Why is the dash between successful and contract needed? Only an ignorant actor would need instruction about where to take a meaningful pause.

I look at punctuation like I look at the line break in poetry. It's a medium to get a point across. I like using "..." I like dashes immensely - (parentheses work because there is always something going on in my head at another level). - (and some Brits would put the period inside the parentheses.)

When there is even more going on (in my [addled] brain), I use brackets within parentheses.

I bought Eats Shoots, and Leaves for my editor son. He liked it, but enjoyed filling it with marks even more.

Jim Murdoch said...

The two dashes are needed because ‘but successful’ is an aside, Kass; the sentence would work just dandy if you took those words out completely. Of course the sentence would work just fine if you replaced the dashes with commas or stuck the words in brackets and that’s what drives me mad about punctuation: there are no absolute rules.
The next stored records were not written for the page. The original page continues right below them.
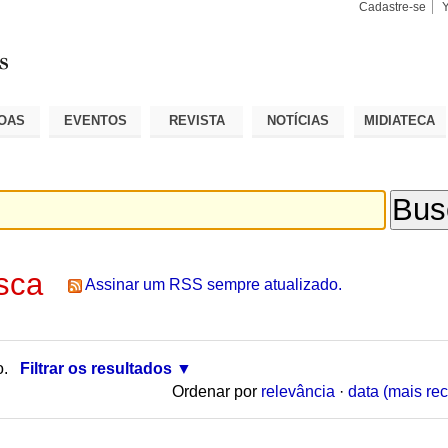
Cadastre-se
Busca
Busca
Avançad
OAS
EVENTOS
REVISTA
NOTÍCIAS
MIDIATECA
sca
Assinar um RSS sempre atualizado.
o.
Filtrar os resultados
Ordenar por
relevância
·
data (mais rec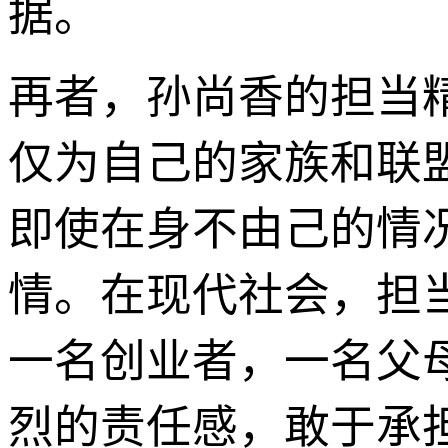
据。
再者，孙尚香的担当
仅为自己的家族和联
即使在身不由己的情
情。在现代社会，担
一名创业者，一名父
烈的责任感，敢于承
Like you, I’m also fond of brackets within brackets but I think that comes from programming and maths. The ones I really struggle with are pauses for effect … like here: should I have used a dash or ellipses or just left the reader to insert a dramatic pause because that’s what the context of the sentence calls for? And what if I was really big … … pause? What’s to stop me indicating it like I’ve just done?

I think as long as we’re consistent and use common sense no one can really bitch at us too much. I read books published in America and frankly never notice whether the full stops are inside or outside the brackets or quotes.

who said...

Yeah, I wasn't clear. I can understand the need for punctuation to have rigid rules as being crucial for programming. Or any other language the instructs machines.
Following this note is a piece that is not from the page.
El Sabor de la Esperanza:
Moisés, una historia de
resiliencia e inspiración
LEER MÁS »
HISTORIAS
But with living humans, and dead ones, it's not punctuation that detracts from an understanding. It's intentional misleading or having taboo subjects not allowed for discussion. For the taboo subjects to be discussed it has to be done subvertly.

Regardless of any thought lost, verification can reduce that to insignificance. Once a light source burns out, it is no longer seen by an eye. This is because the vision, or picture an eye shows your brain does NOT have to travel inside an eye.

Once a star begins producing light, even if it takes a year to physically reach the earth, the human eye can see it before it gets here (it doesn't need to arrive for the eye to detect it)

When the source burns out, the sight does immediately. So the stars we see are still burning.

I don't believe humans history due to discrepancies like mistaking sight and light, as having the limitations of sound. Sound has to physically travel to our ears before it can be detected. But not sight. We may still be hearing a star burn that no longer exists, but seeing one that no longer burns is a fallacy. A myth that only the living with no knowledge of the truth, has been fooled into believing.

Jim Murdoch said...

I think we’ve drifted a bit off-topic here, who. Granted there are those authors who skimp on punctuation—poets especially—in the full realisation that this will add a layer of ambiguity to their work but I don’t see this as misleading, only leading so far, but that is the case with every written text; the author can only do his or her best to communicate what’s going on in their heads. This is why I prefer to over-punctuate by today’s standards, to try my damndest to make what I write as clear as I can. You make some interesting points about light and sound but writing is not physics and metaphors have their limits. A star’s light or a sound wave does not have an intention; a writer does and so, yes, some writers do set out to deceive their readers but I would like to think they are in the minority but that’s just me, always willing to give people the benefit of the doubt.

Scattercat said...

I would just like to say that I loved this book when it first came out, and have, in fact, used my trusty Sharpie to correct posted advertisements when necessary.

Necessary. Not optional.

Jim Murdoch said...

As much as it annoys me, Scattercat, I wouldn’t have the nerve to do that.

Kass said...

Your consistent creativity with words and punctuation is what makes you unique.

Jim Murdoch said...

Thank you, Kass, I like to think I have my own unique style.